I was paralyzed by fear, and yet there was still a part of me that doubted how I felt – maybe this was all a misunderstanding? Cultural differences? Then, when he asked me for my name, and for sex, the message became all too clear. I wanted to scream. But if I did, who would listen? Who would believe me? My eyes scanned the side of the road, to see if there was any sign of help. But along the road, the only figures that I saw were male. Much of space the makes up India’s public realm – the sides of roads, street corners, alleyways – are not for women. It is not acceptable for a woman to socialize or congregate in these areas, in the same way that it is welcome for men. Not only does this exclude women from taking part in civic life, it increases women’s actual and perceived fear as they move around the city in their daily lives.
On that day, my fear was real. The lack of women around me, their missing presence in India’s public spaces, actually perpetuated my experience of harassment. If there had been other women around, I would have called for their help, because I knew that they would believe me. Instead, I waited out the rest of the ride – terrified – and bolted from the cab at the first possible moment.
This is the experience that my parents, the media, and my education had not prepared me for – it happened in broad daylight, completely unprovoked and unexpected. It left me shocked, speechless, and doubting my own sanity. These are the kinds of slights that women experience every day in India, and in every city of the world. These stories go unnoticed, but that doesn’t mean that they are unimportant.

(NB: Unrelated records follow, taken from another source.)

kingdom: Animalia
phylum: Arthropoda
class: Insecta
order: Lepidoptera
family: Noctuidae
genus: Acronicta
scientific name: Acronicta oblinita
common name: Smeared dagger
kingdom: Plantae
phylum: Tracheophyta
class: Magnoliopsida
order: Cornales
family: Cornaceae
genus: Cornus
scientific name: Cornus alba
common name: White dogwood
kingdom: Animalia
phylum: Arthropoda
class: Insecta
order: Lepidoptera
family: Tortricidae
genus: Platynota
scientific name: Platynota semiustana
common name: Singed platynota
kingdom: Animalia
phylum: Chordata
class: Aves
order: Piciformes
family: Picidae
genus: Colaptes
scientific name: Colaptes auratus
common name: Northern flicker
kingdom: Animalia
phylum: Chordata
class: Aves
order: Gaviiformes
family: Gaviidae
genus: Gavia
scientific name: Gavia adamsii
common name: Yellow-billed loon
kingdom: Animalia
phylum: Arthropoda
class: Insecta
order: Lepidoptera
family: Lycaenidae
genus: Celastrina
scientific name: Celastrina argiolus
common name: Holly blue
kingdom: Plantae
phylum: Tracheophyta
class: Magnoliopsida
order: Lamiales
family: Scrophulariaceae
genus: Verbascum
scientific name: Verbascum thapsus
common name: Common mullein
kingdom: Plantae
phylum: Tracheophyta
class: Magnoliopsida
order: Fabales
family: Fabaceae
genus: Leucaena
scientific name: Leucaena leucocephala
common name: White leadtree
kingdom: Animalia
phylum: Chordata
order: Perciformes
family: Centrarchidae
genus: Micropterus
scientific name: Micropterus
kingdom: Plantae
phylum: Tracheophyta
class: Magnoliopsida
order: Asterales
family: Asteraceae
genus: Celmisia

That’s because these acts of harassment, however small, make women and vulnerable groups feel unsafe in their cities, which in turn impacts everything from their freedom of movement, to the range of education or income-earning opportunities available to them. For instance, I came to realize that the perception of fear factors into my actions and choices every time I leave the house. When I walk past a group of men unaccompanied – either in India or back home in Canada – I am always just a little uneasy. I make sure to walk quickly, with firm and decisive movements, to show that I am confident. The message that I want to send: I am not an easy target. I create a mindset that is defensive, ready to protect myself if needed – how many women do the same to get through their day? How do these instances affect not only the way the women think, but also where they go and what they do?
Until our public spaces, and our cities, are designed to provide for equal opportunity between sexes, women, girls, and marginalized groups will continue to be burdened by the deep inequalities that currently characterize India’s public space.
I ran up the stairs to the metro station, creating as much distance as possible between me and the cab driver. As I got to my platform, I already found myself thinking of some of the ways that we can make cities safer and more inclusive for women and girls. I looked up and noticed the sign for “ladies only boarding” that creates a separate entrance for women on all of Bangalore’s metro trains. Usually, I refuse to take these entrances – why should my only option for boarding be the entrance at the end of the train? Why should I be relegated to last place? And yet, today I was grateful to see all the women sitting together in that last cart. Today, I needed their presence. I jumped in. After all, I was late.